Players remain at the tables far longer in interactive environments. Customer engagement leads to higher revenues through higher retention and transparency, in turn creating brand advocates who carry 'the word' out onto the www. This should, if your product is working, sticky and fun to interact with, produce more sign ups and more brand advocates, launching a self fulfilling marketing prophecy.  From here your product can flourish and all competition becomes secondary as loyalty to your product exceeds reasonable expectations achieving the 'Love Factor'.

In this way digital reaches its true potential through pro-active engagement with interactive services which can be mapped by added live, social gaming, set in interactive user interfaces. This is the ‘V’ factor with XYZV, completing the interactive 3D digital product and marketing model with the customer sitting at the centre surrounded by both offline and online content. The customer can choose the interaction method of choice at will via MOB, WEB, TV, TEL, RB and all existential strands that these elements have to offer. This model is transferable across  all  digital products in one sense or another, offering infinite creative digital marketing services.












One of the key areas in live gaming is the studio functionality requiring interfaces for both the producers and the croupiers in order to control the game and broadcast. The producers interface is connected to the live wheel, the game engine and the graphics play out, to prompt the players when to play via the game commands. The croupier interfaces are usually the first to be developed as it is necessary to test the games and integration during development. Studio production interface follows a close second as live rehearsals begin in the studios and the producers/pit boss/games master takes control from the developers for beta testing.
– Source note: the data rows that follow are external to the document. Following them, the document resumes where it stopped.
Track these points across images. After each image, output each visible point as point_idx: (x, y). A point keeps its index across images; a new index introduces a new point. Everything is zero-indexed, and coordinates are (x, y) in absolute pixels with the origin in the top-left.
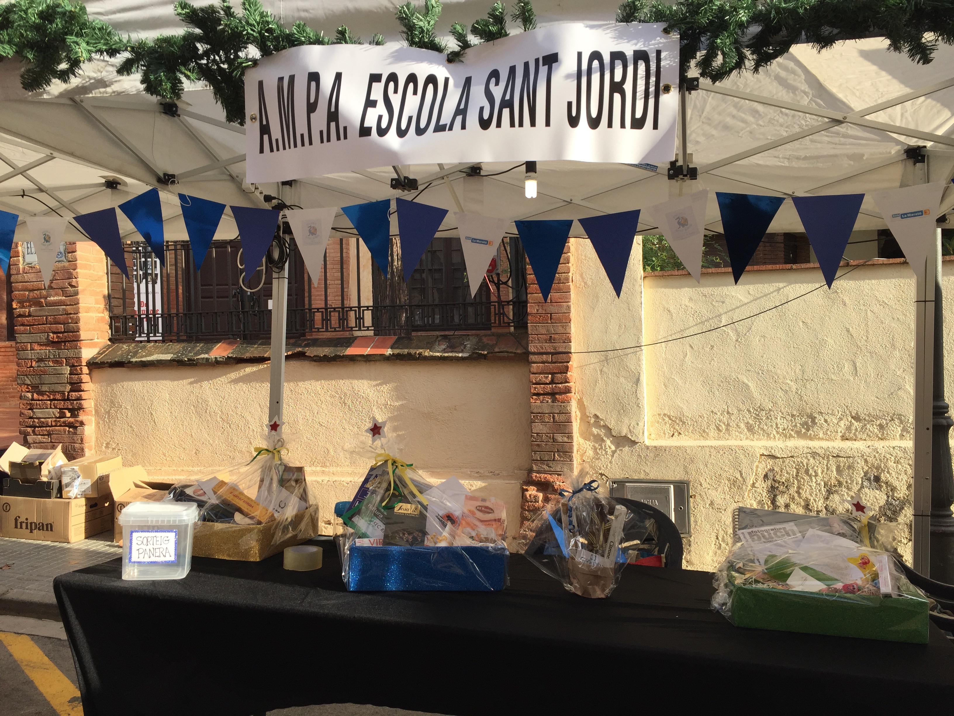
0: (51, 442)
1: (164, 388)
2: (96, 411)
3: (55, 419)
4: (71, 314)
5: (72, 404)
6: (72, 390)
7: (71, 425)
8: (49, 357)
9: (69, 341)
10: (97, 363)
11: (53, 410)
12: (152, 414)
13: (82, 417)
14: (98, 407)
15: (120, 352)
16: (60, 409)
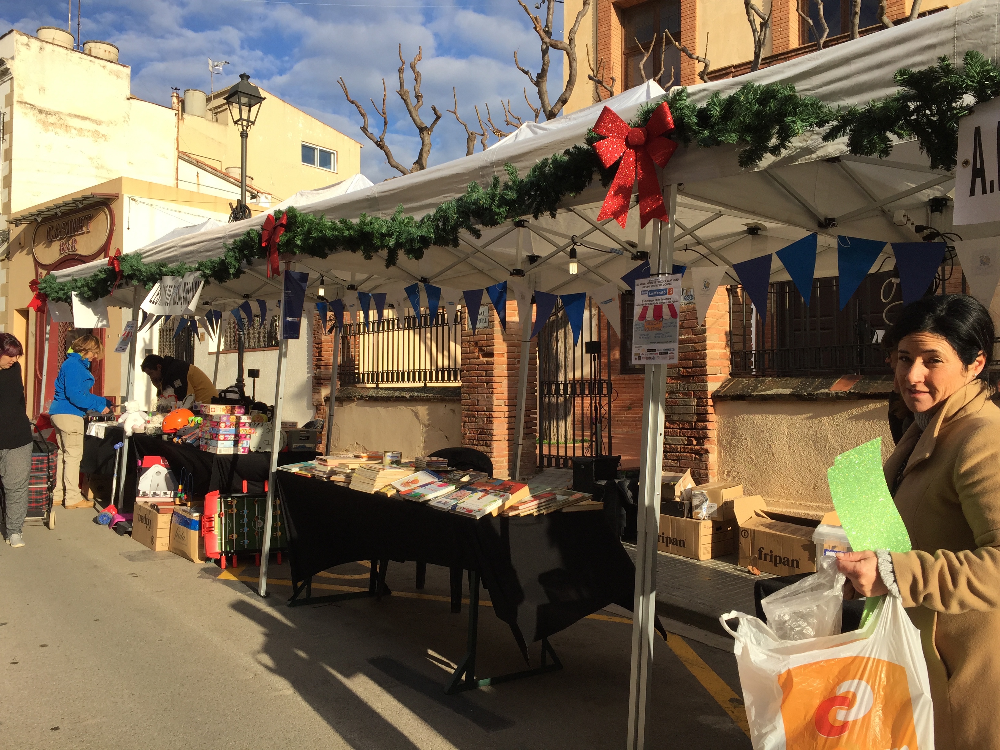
0: (680, 467)
1: (783, 422)
2: (719, 441)
3: (683, 446)
4: (699, 350)
5: (698, 433)
6: (698, 421)
7: (697, 452)
8: (679, 390)
9: (696, 376)
10: (720, 396)
11: (682, 438)
12: (771, 447)
13: (707, 446)
14: (720, 437)
15: (741, 386)
16: (688, 437)
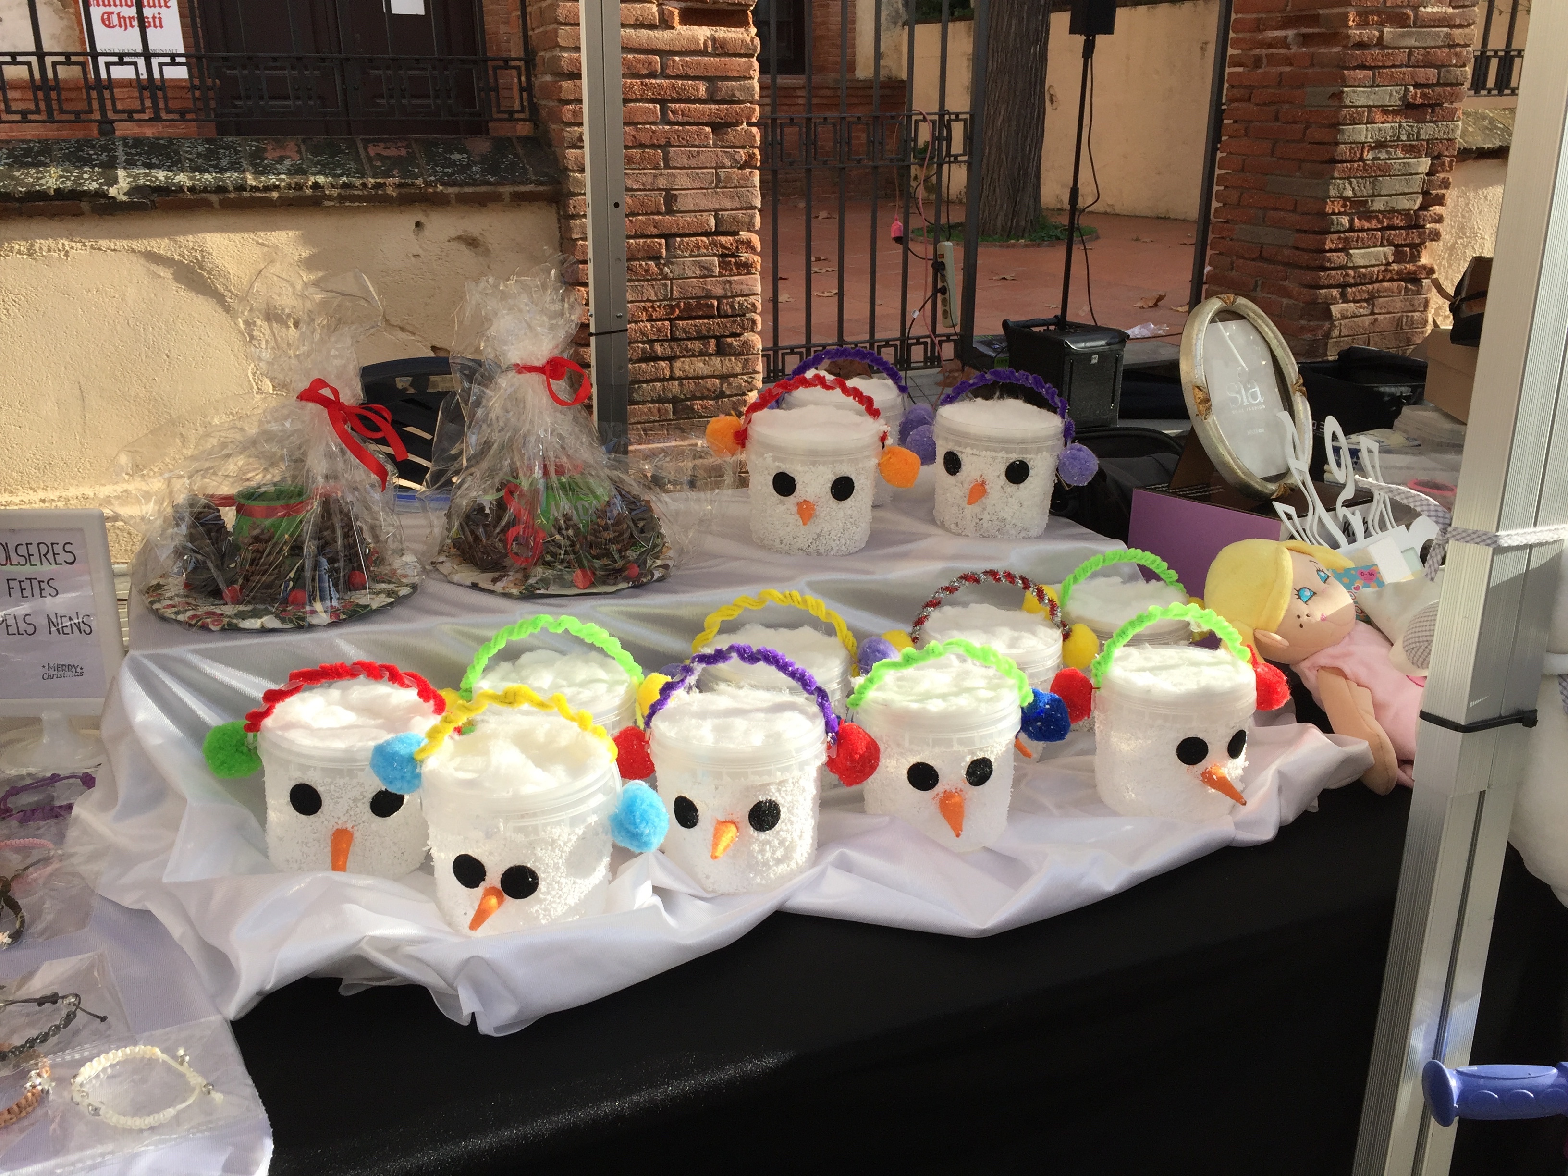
0: (1372, 314)
3: (1383, 268)
4: (1458, 45)
5: (1421, 235)
6: (1422, 207)
7: (1411, 277)
8: (1399, 139)
11: (1386, 249)
16: (1397, 246)
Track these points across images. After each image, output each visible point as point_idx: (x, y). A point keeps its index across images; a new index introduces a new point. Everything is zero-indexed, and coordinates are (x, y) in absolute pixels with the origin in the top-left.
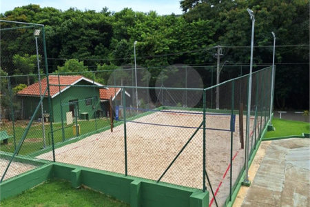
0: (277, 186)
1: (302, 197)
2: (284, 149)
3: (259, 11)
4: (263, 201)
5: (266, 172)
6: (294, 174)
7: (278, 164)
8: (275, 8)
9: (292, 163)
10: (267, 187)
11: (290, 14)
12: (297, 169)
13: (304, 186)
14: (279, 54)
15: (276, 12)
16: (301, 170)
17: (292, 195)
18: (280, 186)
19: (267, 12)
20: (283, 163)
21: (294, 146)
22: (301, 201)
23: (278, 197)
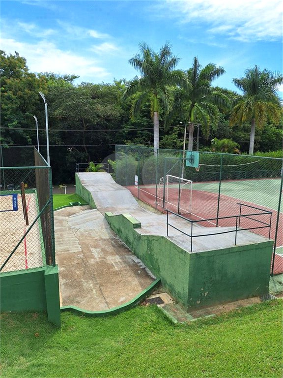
0: (76, 247)
1: (98, 249)
2: (64, 218)
3: (6, 94)
4: (73, 263)
5: (61, 240)
6: (82, 235)
7: (66, 231)
8: (19, 93)
9: (76, 227)
10: (69, 251)
11: (34, 100)
12: (82, 230)
13: (94, 242)
14: (28, 137)
15: (21, 97)
16: (85, 230)
17: (90, 251)
18: (78, 247)
19: (13, 96)
20: (70, 229)
21: (69, 214)
22: (98, 253)
23: (81, 256)
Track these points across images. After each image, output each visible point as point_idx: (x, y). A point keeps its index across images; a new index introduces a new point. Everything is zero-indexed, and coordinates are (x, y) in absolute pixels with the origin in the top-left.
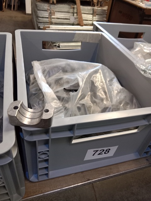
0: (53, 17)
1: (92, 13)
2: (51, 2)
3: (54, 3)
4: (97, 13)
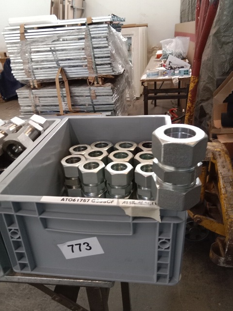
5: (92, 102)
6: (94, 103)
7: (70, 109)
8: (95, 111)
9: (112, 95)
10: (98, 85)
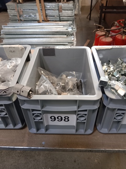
2: (18, 2)
3: (20, 2)
4: (63, 9)
5: (59, 15)
6: (61, 15)
7: (44, 19)
8: (60, 21)
9: (73, 10)
10: (64, 2)
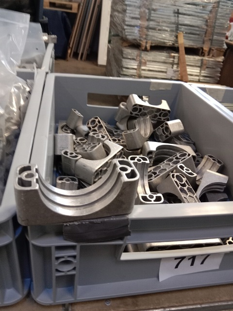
0: (143, 68)
1: (199, 65)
There is a certain level of staff training that goes into creating a live casino product. With smartlivecasino.com this entailed orchestrating 40 or more staff at Studio3 in Teddington Studios. This was no easy task as the game  integration was still at a beta testing stage and the Orad graphics system struggled but a BSkyB broadcast deadline has a way of pushing the boundaries of what you think possible. From the ensuing chaos came order and we were able to train the presenters, producers and directors with in a week and debug the system. To improve on game play we’d hired professional croupiers to guarantee a great spin  in the wheel but this was an expensive and unnecessary level of production. All that matters is the functionality, the game play and the spin and its easier to put the croupier into the presenter than it is to put the presenter into the croupier. 

It should be noted that training ten even twenty croupiers takes about three weeks and is a lot cheaper than hiring ten real casino croupiers . Live gaming croupiers have no need to make any complicated table calculations which are made by the game engine, so the learning curve is reserved to the game commands, spinning the ball or flipping a card. Live Roulette should always use an 'auto wheel’ with a pocket sensor to remove human through automated results sent directly to the game engine. In a  live environment the producer can be removed all together, as the croupier can produce and present via touch screens with dual interfaces, leaving a pit boss/games master to oversee multiple tables.  If the roulette ball still spins out of the wheel though, don’t forget your ‘over ride’ functionality to keep all existing bets on the table in order to spin again.